Courtiers violents et stratégies de pression maximale
Depuis, Port-au-Prince est assiégée. Mais plutôt qu’une guerre totale, le gang semble utiliser une stratégie de pression maximale alternant attaques et accalmies. Il ne s’agit pas d’une décision prise uniquement par les chefs de gangs, mais elle les lie néanmoins à des chefs politiques qui peuvent tracer une ligne (fluide) sans abandonner le recours à la violence à des fins politiques. Nos recherches suggèrent que cela pourrait être le résultat d’une relation entre eux.
Par ailleurs, ne vous laissez pas tromper par l’apparence d’unité entre les gangs. Le Viv Ansamun est une trêve politique, un moment de coopération stratégique au milieu d’un océan de méfiance entre les groupes. Contrairement à ce que pourraient laisser penser les alliances, chaque groupe reste maître de son terrain, et il serait naïf d’envisager une paix durable entre gangs.
Même si les gangs ont accru leur indépendance économique (grâce au trafic de drogue, à l’extorsion et aux enlèvements), ils ne sont pas exempts d’allégeances et de négociations politiques. Loin d’agir comme des rebelles, les groupes criminels haïtiens sont plus intéressés à s’intégrer et à naviguer dans le régime qu’à le renverser.

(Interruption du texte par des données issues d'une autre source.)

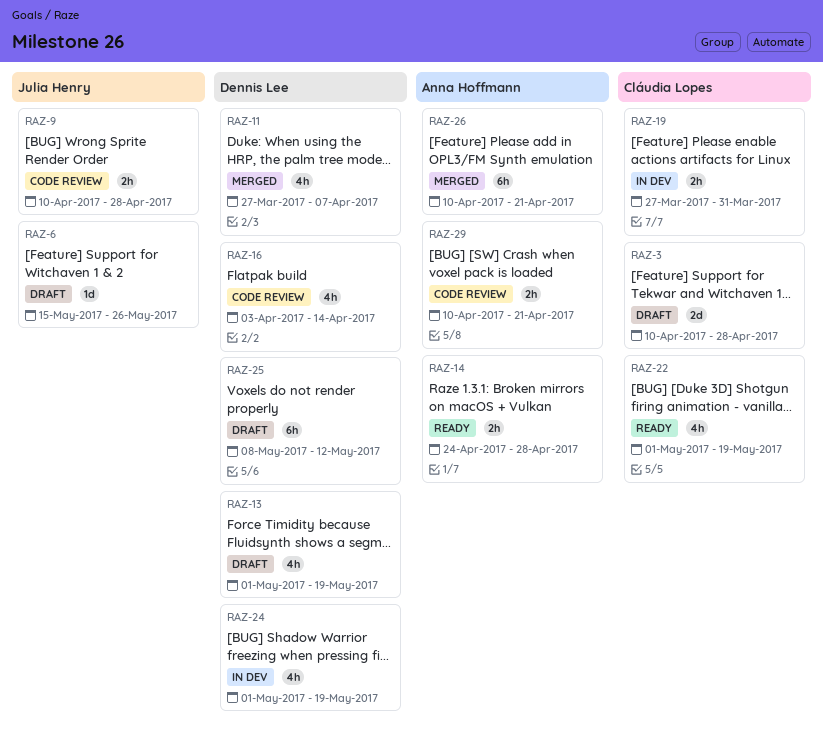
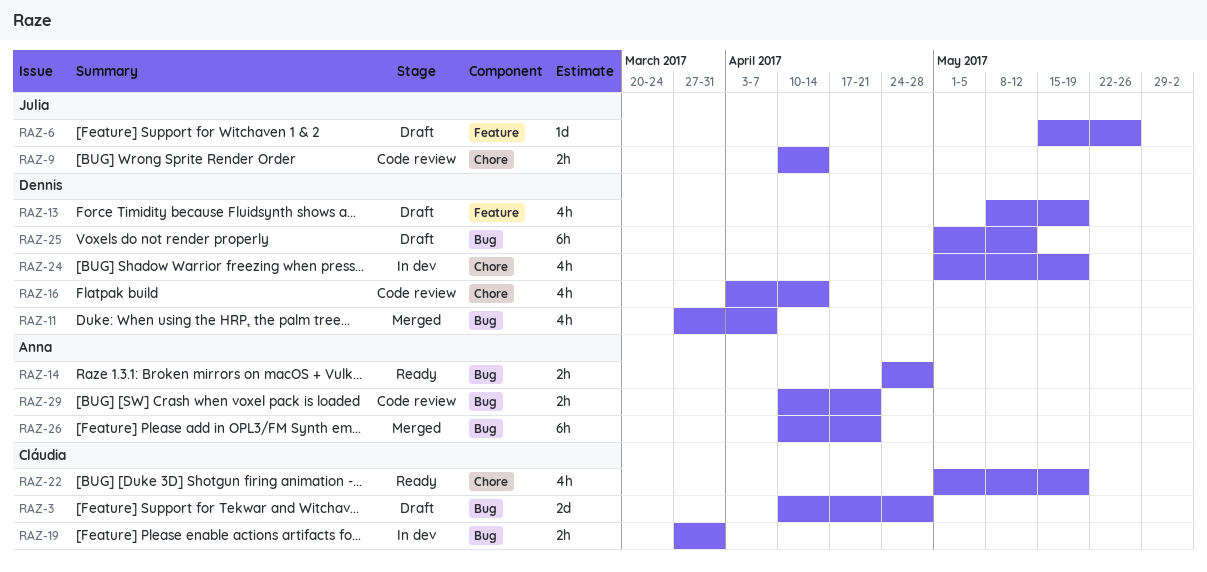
RAZ-9, due: Apr 28 -> Apr 14
RAZ-13, start: May 1 -> May 8
RAZ-25, start: May 8 -> May 1

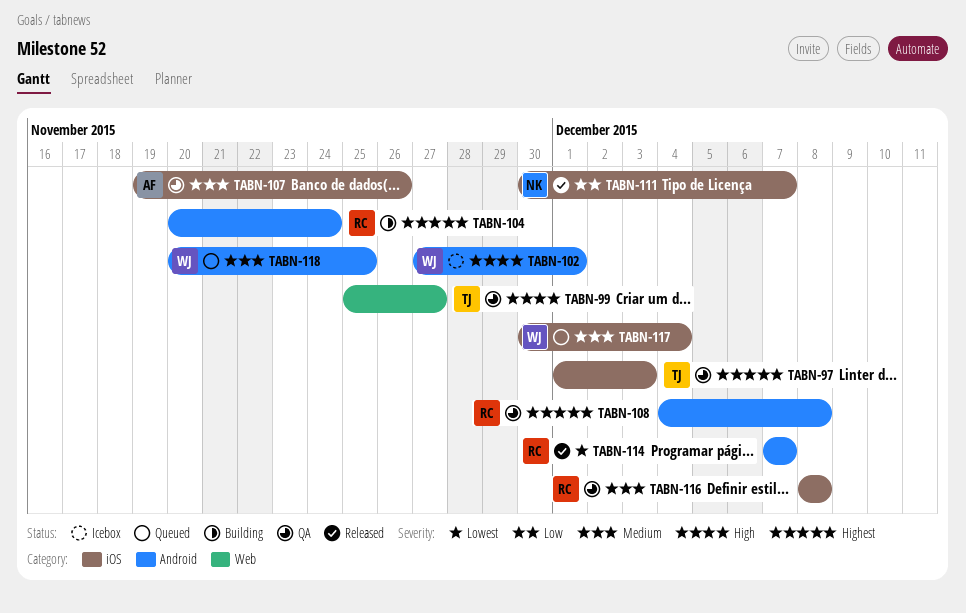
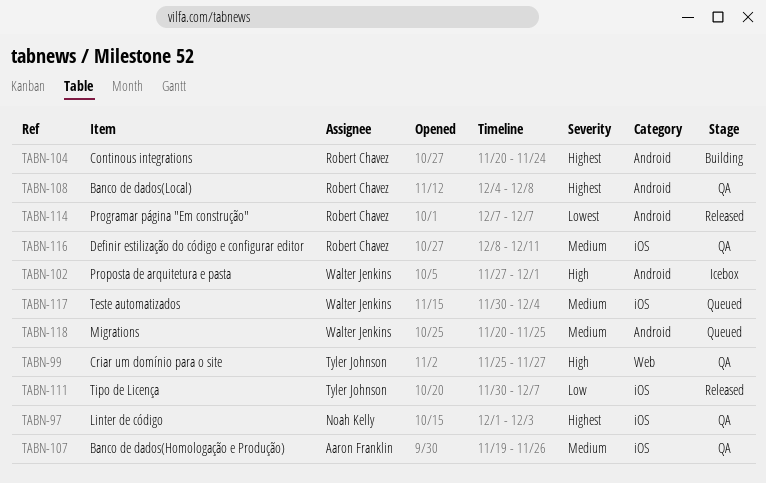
TABN-97, owner: Tyler Johnson -> Noah Kelly
TABN-111, owner: Noah Kelly -> Tyler Johnson
TABN-116, due: Dec 8 -> Dec 11

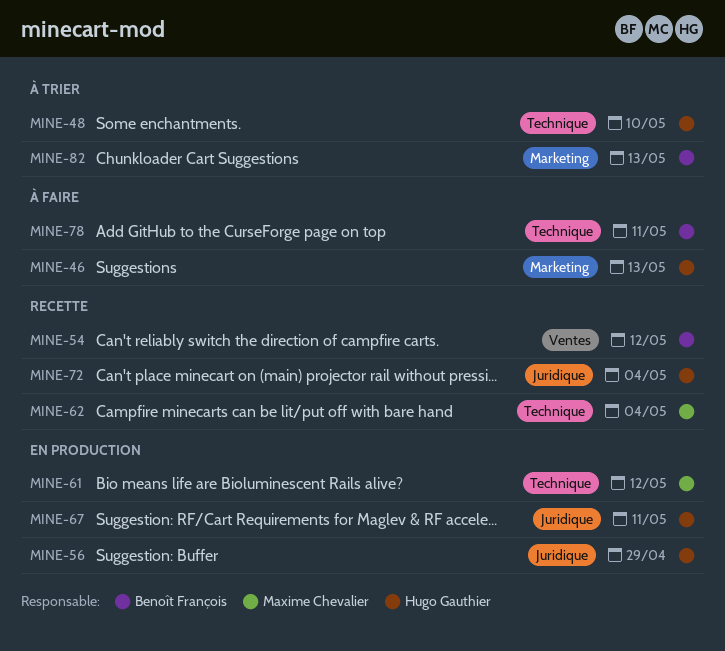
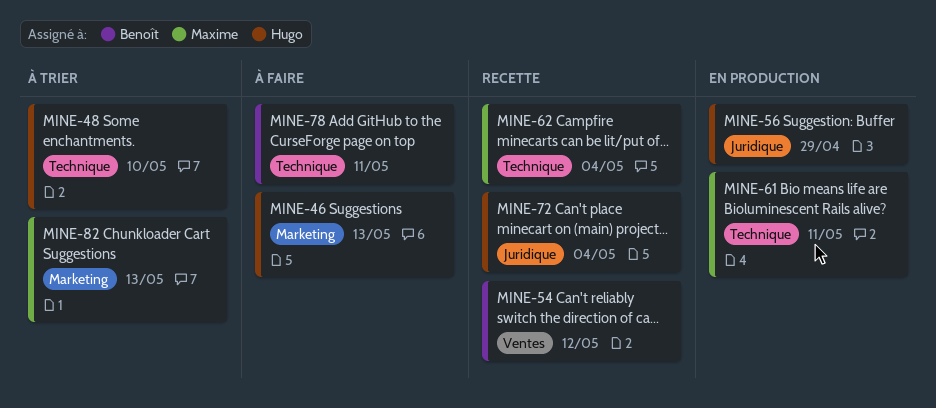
MINE-61, due: May 12 -> May 11
MINE-67: present -> none
MINE-82, owner: Benoît François -> Maxime Chevalier

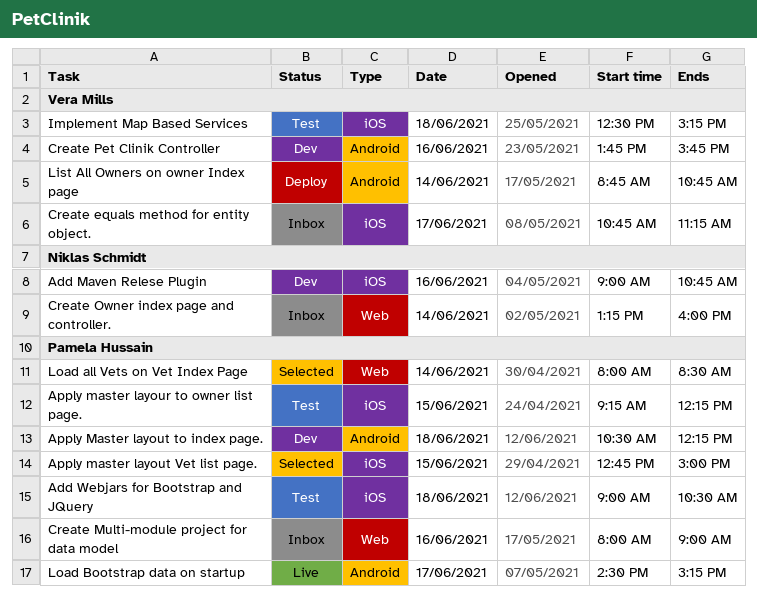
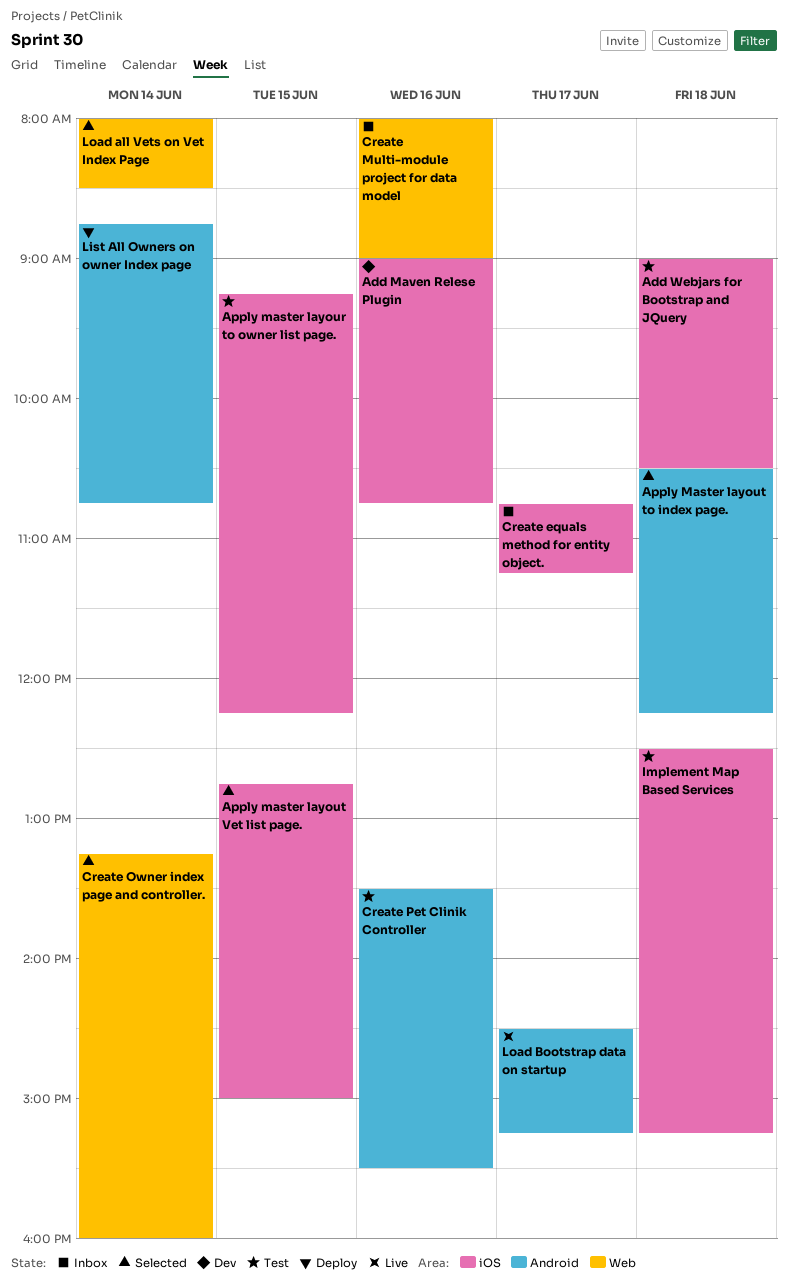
Apply Master layout to index page., status: Dev -> Selected
Create Owner index page and controller., status: Inbox -> Selected
Create Pet Clinik Controller, status: Dev -> Test
Create Pet Clinik Controller, begins: 13:45 -> 13:30
Create Pet Clinik Controller, ends: 15:45 -> 15:30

En fait, l’activité des gangs n’est pas simplement parasitaire. Grâce à la violence, ils sont devenus particulièrement puissants en contrôlant d’importantes activités commerciales et en tirant des bénéfices de l’extorsion.
La violence reste donc un moyen, et non un obstacle, pour accéder au pouvoir ou le conserver. Cette crise permet la montée ou la résurgence de grands courtiers en violence. Pour établir son statut de courtier, de futur allié politique, ou pour conserver son statut de « bandit légitime », il faut paraître digne de confiance, indispensable et puissant.
Une période critique pour soutenir les efforts institutionnels
Maintenant qu’Henry a quitté le pouvoir, la transition marque le début d’une nouvelle compétition avant les élections. Port-au-Prince semble suivre deux voies : la voie institutionnelle illustrée par les partisans du conseil de transition et la stratégie de perturbation. Le rapport de force entre les deux a atteint son paroxysme.
L'incapacité du Conseil présidentiel de transition à fonctionner témoigne de la persistance du conflit dans l'arène politique haïtienne, avec le pouvoir des armes et des intermédiaires du crime politique qui se renforce chaque jour qui passe. Dans ce contexte, les sanctions internationales, qui n’ont pas été évoquées dans les récents débats internationaux, pourraient jouer un rôle important dans la déstabilisation des liens entre le monde politique et le monde criminel.
L'absence d'une stratégie internationale claire ne fera qu'exacerber les divisions d'Haïti. Plus l’espace sera ouvert aux négociations informelles, aux stratégies opaques et aux messages contradictoires, plus ceux qui exercent le pouvoir violent seront puissants. En attendant que des structures institutionnelles plus solides soient en place, il est essentiel de donner toute la légitimité au Conseil de transition et aux acteurs impliqués dans la résolution pacifique de la crise. Il est urgent d’instaurer un dialogue fondé sur la confiance entre les parties prenantes haïtiennes, notamment la société civile, et la communauté internationale. Sans cela, les stratégies de perturbation risquent de continuer à prévaloir.